A stat so crazy, it requires another read. Soto and Ted Williams are the only two players in the modern era with 100-plus homers, 400-plus walks, and 500-plus hits in their first 500 games.

No one is saying that he'll be the next Williams. However, it's undeniable that the 23-year-old is on a Hall of Fame trajectory. The Nationals would be insane to trade away a player of his caliber, no matter the potential return.

1. We may not have seen the best version of Soto yet

For all his light-tower power- Soto ranks sixth in hard-hit rate and second in slugging percentage since 2019- his career high in homers is 34. For all his ability to make contact with the ball, his highest batting average in a full season is .313 in 2021, excluding his robust .351 average during the pandemic-shortened season.

Make no mistake, these are excellent numbers. However, given Soto's natural tools and abilities, there's the potential for so much more.

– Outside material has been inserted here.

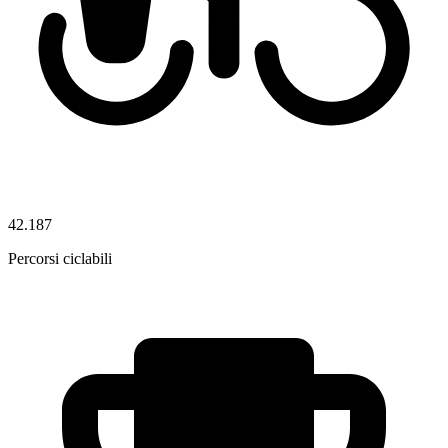
42.187
Percorsi ciclabili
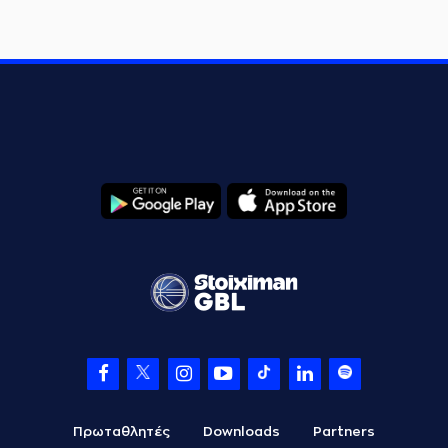
Πρωταθλητές
Downloads
Partners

Part of what makes him so great is his unwillingness to swing at pitches outside the zone. Soto makes pitchers come to him, not the other way around.

However, this approach has made him less of an aggressive hitter than he could be, as his swing percentages have also ranked among the lowest in the league since the 2019 season, per Fangraphs.

For such an elite hitter, Soto also hits a fair amount of balls on the ground. With a slight tweak to account for more line drives and fly balls and a slightly more aggressive approach at the plate, Soto could become the game's most dangerous hitter.

Who knows what kind of numbers he could put up? A .330 average, 40-plus homers and 100-plus runs, walks and RBI would be well within his range of outcomes. Those are not just MVP-like numbers. They're historically great numbers.

The Nationals would be insane to trade away Soto, who could blossom into one of the greatest hitters in MLB history.